Why Are Critics Skeptical of Orbital Data Centers?

For all the spectacle, the doubts are mostly about economics, not physics. Launching, deploying, and maintaining server hardware in orbit is far costlier than racking servers in Texas, and satellites cannot be easily serviced or upgraded once aloft. The chief executive of Amazon Web Services has said the industry is "pretty far from having a million space data centers," calling them "just not economical."

The timing invites its own scrutiny.

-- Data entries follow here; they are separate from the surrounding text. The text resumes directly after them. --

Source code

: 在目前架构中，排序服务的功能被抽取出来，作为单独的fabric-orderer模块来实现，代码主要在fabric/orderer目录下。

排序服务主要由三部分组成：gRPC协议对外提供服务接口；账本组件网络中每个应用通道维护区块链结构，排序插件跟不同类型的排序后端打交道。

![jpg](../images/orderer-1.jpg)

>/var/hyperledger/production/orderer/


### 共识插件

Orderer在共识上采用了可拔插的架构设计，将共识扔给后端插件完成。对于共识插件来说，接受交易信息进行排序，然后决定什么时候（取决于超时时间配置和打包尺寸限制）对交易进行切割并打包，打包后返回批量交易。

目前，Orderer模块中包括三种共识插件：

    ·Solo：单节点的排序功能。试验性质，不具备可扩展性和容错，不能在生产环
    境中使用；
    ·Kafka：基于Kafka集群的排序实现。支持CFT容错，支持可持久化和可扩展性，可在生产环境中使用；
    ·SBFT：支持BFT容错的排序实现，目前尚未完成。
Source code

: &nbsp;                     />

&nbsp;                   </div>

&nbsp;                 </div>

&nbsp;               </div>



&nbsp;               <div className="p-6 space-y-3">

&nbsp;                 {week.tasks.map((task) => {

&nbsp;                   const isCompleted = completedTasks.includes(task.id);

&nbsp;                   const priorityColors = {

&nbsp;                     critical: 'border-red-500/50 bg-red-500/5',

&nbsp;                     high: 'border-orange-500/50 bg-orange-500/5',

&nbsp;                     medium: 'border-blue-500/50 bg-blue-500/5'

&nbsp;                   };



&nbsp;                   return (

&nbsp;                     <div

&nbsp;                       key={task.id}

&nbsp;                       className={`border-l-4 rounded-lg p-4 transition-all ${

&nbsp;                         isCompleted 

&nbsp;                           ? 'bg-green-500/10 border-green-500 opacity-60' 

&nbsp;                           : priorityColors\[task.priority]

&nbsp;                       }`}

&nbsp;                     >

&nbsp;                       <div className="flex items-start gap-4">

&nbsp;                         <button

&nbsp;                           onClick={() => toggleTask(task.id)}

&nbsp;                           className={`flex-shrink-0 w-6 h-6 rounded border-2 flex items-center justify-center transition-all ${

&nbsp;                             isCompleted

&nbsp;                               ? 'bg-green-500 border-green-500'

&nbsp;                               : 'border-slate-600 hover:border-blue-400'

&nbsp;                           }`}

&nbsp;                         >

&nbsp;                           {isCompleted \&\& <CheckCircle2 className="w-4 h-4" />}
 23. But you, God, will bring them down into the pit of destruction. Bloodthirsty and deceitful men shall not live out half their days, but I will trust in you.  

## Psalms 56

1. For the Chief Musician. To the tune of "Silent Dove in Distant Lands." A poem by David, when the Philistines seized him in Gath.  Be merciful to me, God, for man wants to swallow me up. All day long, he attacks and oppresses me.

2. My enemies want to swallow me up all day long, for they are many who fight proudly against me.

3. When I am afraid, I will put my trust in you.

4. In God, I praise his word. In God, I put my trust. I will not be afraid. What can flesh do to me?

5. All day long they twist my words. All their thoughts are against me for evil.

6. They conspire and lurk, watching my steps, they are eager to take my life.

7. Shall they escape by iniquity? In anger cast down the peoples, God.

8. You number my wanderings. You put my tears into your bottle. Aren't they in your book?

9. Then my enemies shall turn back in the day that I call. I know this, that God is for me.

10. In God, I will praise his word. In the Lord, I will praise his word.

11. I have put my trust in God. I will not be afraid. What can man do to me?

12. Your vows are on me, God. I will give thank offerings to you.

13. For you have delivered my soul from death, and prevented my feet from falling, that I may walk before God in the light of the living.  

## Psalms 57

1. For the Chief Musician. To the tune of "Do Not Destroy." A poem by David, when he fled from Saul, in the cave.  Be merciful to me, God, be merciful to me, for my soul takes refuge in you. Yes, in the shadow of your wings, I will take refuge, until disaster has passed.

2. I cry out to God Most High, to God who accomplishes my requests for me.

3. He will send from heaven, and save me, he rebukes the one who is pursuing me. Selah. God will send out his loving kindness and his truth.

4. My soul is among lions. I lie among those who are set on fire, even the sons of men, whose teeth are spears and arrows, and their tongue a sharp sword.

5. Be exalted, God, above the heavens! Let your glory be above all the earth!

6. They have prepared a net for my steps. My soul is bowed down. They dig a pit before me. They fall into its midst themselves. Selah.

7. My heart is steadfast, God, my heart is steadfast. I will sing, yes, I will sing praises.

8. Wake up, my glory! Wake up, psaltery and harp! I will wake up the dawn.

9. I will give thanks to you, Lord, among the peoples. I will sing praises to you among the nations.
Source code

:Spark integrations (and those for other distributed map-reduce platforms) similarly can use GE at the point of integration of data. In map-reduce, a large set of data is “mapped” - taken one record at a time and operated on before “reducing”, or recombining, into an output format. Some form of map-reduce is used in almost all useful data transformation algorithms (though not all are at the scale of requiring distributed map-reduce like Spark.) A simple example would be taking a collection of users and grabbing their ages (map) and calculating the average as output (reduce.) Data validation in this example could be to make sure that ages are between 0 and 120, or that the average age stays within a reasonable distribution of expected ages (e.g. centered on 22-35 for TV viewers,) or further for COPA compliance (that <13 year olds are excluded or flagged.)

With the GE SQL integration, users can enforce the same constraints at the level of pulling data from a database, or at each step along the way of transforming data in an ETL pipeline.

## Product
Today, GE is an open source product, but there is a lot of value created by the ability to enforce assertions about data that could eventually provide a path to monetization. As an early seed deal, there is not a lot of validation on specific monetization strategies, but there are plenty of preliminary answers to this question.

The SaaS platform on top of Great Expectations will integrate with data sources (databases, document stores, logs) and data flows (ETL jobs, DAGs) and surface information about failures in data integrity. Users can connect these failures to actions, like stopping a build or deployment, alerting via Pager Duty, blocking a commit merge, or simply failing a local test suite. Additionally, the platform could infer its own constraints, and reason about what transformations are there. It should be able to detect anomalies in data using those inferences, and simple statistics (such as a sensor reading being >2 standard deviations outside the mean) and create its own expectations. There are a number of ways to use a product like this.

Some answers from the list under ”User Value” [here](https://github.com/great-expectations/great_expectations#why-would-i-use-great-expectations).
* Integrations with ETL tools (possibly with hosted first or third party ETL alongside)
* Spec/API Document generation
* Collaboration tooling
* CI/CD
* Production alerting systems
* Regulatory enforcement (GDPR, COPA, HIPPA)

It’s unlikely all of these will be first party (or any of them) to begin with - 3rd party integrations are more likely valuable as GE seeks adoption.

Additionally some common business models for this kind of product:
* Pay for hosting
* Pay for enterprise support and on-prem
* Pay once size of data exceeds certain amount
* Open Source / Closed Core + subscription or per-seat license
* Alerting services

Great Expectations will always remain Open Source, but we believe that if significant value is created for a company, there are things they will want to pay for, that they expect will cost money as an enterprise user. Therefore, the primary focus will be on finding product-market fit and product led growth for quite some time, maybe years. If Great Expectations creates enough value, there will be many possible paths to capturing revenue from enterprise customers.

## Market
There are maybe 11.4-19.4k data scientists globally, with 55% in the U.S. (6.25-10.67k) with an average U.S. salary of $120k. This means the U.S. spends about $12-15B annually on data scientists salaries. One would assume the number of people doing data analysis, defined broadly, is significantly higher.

SpaceX detailed AI1 the same week it opened its IPO, targeting roughly a $75 billion raise at a valuation reported near $1.75 trillion — a figure Morningstar has called nearly twice its estimate of fair value, pegging SpaceX closer to $780 billion. Unveiling a futuristic orbital-compute business days before pricing the offering is, at minimum, a powerful narrative for investors weighing the most expensive IPO in history.

What Does AI1 Mean for the AI Build-Out?

AI1 reframes a debate that has intensified all year. The AI build-out is colliding with the physical limits of the power grid, and hyperscalers are pouring hundreds of billions into terrestrial data centers that strain local electricity and water. SpaceX's bet is that some of that demand can be pushed off-planet, where energy is abundant and cooling is a vacuum away. Whether the bet is sound depends less on whether SpaceX can build a 150-kilowatt satellite — it clearly believes it can — than on whether orbital compute can ever be cheaper than, or even competitive with, the ground. AI1 is for now a draft of a first-generation design: a working prototype is more than a year away, and the constellation that would make it a real data-center business is further still. The engineering may be the easy part; the economics are what decide whether a rack of compute in space becomes infrastructure or stays a render.


Frequently Asked Questions

What is the SpaceX AI1 satellite?

AI1 is SpaceX's first-generation orbital data-center satellite, designed to run AI computing workloads in low Earth orbit using solar power. Unveiled by Elon Musk on June 8, 2026, it targets 150 kW of peak compute and 120 kW sustained, with a 70-meter wingspan wider than a Boeing 747-8.

How does a data center work in space?

The satellite uses large solar arrays for near-constant power and a 110-square-meter liquid radiator to shed waste heat as infrared light into the vacuum, since there is no air or water for cooling. Laser links move data between satellites and back to Earth, and the compute payload is interchangeable.

When will SpaceX launch the AI1 satellites?

SpaceX plans to launch two prototype AI1 satellites in early 2027, with a commercial constellation to follow. The satellites and solar components are to be built at a new "Gigasat" factory in Bastrop, Texas, by the end of 2027, as part of a filed plan for up to one million satellites.

Why are experts skeptical of SpaceX's orbital data centers?

Critics question the economics rather than the physics: orbiting hardware is expensive to launch, hard to service, and difficult to upgrade. The CEO of Amazon Web Services called space data centers "just not economical," and the unveiling's timing — days before SpaceX's IPO — has drawn scrutiny as an investor narrative.